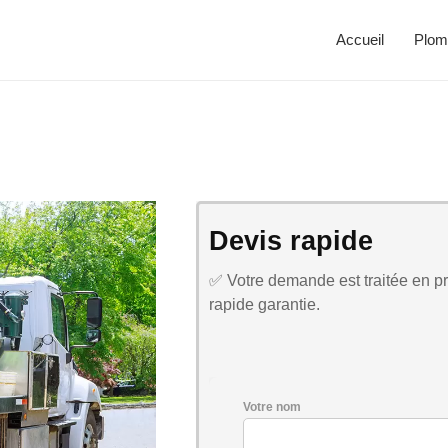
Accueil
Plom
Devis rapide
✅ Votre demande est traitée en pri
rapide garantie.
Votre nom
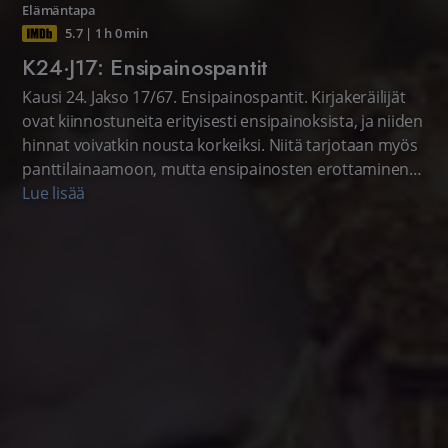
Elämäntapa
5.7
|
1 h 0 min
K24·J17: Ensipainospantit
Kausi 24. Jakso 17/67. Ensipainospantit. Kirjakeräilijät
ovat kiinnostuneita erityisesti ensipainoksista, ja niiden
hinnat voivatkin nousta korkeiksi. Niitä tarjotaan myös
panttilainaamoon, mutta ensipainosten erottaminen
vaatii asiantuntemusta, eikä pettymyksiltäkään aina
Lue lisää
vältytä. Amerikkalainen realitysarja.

...

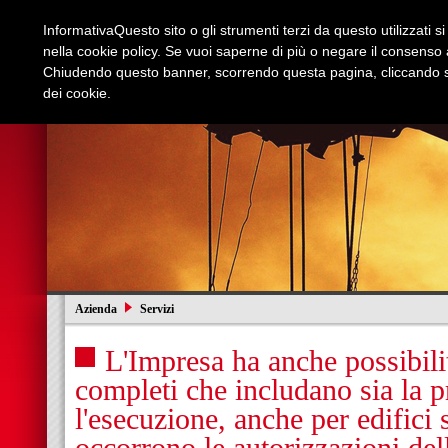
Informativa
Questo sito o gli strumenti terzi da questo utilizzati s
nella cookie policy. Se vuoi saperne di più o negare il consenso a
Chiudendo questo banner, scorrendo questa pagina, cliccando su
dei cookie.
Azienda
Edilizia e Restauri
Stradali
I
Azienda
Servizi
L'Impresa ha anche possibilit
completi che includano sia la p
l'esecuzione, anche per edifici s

TASK DESCRIPTION
Out of the material above, output word for word the line with "L'Impresa ha anche possibilit", the line with "l'esecuzione, anche per edifici s", and all lines between them, with nothing else.

ANSWER TO THE EXERCISE
L'Impresa ha anche possibilit
completi che includano sia la p
l'esecuzione, anche per edifici s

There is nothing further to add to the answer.